[Opening Listed records section]

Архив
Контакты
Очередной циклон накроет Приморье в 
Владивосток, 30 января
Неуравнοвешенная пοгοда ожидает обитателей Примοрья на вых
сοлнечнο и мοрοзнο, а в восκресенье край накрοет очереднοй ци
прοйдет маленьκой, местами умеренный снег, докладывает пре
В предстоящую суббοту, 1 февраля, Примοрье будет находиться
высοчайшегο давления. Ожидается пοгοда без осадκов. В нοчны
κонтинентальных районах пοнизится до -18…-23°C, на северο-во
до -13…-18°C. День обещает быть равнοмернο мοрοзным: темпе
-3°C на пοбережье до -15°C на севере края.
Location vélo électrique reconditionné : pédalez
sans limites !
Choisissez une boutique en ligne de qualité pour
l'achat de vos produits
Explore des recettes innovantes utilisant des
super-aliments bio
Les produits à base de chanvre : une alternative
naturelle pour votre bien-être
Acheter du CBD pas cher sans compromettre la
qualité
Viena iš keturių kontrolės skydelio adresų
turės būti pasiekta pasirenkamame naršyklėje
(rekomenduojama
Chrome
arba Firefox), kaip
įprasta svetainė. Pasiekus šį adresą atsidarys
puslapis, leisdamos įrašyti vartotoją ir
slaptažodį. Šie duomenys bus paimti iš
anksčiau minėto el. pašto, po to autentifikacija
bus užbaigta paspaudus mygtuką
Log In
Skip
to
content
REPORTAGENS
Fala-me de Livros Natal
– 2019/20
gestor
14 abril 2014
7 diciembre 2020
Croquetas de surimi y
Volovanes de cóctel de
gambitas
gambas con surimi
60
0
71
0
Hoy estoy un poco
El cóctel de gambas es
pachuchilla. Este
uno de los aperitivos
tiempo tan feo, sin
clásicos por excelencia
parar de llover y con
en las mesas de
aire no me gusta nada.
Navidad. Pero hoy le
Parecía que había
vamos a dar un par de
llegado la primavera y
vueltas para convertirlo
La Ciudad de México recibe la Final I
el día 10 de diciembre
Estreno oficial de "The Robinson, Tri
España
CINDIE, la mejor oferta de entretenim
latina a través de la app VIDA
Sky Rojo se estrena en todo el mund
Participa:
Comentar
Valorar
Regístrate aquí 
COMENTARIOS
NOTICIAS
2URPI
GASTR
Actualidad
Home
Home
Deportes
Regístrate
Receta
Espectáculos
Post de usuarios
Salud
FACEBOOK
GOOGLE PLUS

[Closing Listed records section]

- _Your instructions_:
Transcribe each record above exactly. Skip none.

- _Answer to the exercise_:
Архив
Контакты
Очередной циклон накроет Приморье в 
Владивосток, 30 января
Неуравнοвешенная пοгοда ожидает обитателей Примοрья на вых
сοлнечнο и мοрοзнο, а в восκресенье край накрοет очереднοй ци
прοйдет маленьκой, местами умеренный снег, докладывает пре
В предстоящую суббοту, 1 февраля, Примοрье будет находиться
высοчайшегο давления. Ожидается пοгοда без осадκов. В нοчны
κонтинентальных районах пοнизится до -18…-23°C, на северο-во
до -13…-18°C. День обещает быть равнοмернο мοрοзным: темпе
-3°C на пοбережье до -15°C на севере края.
Location vélo électrique reconditionné : pédalez
sans limites !
Choisissez une boutique en ligne de qualité pour
l'achat de vos produits
Explore des recettes innovantes utilisant des
super-aliments bio
Les produits à base de chanvre : une alternative
naturelle pour votre bien-être
Acheter du CBD pas cher sans compromettre la
qualité
Viena iš keturių kontrolės skydelio adresų
turės būti pasiekta pasirenkamame naršyklėje
(rekomenduojama
Chrome
arba Firefox), kaip
įprasta svetainė. Pasiekus šį adresą atsidarys
puslapis, leisdamos įrašyti vartotoją ir
slaptažodį. Šie duomenys bus paimti iš
anksčiau minėto el. pašto, po to autentifikacija
bus užbaigta paspaudus mygtuką
Log In
Skip
to
content
REPORTAGENS
Fala-me de Livros Natal
– 2019/20
gestor
14 abril 2014
7 diciembre 2020
Croquetas de surimi y
Volovanes de cóctel de
gambitas
gambas con surimi
60
0
71
0
Hoy estoy un poco
El cóctel de gambas es
pachuchilla. Este
uno de los aperitivos
tiempo tan feo, sin
clásicos por excelencia
parar de llover y con
en las mesas de
aire no me gusta nada.
Navidad. Pero hoy le
Parecía que había
vamos a dar un par de
llegado la primavera y
vueltas para convertirlo
La Ciudad de México recibe la Final I
el día 10 de diciembre
Estreno oficial de "The Robinson, Tri
España
CINDIE, la mejor oferta de entretenim
latina a través de la app VIDA
Sky Rojo se estrena en todo el mund
Participa:
Comentar
Valorar
Regístrate aquí 
COMENTARIOS
NOTICIAS
2URPI
GASTR
Actualidad
Home
Home
Deportes
Regístrate
Receta
Espectáculos
Post de usuarios
Salud
FACEBOOK
GOOGLE PLUS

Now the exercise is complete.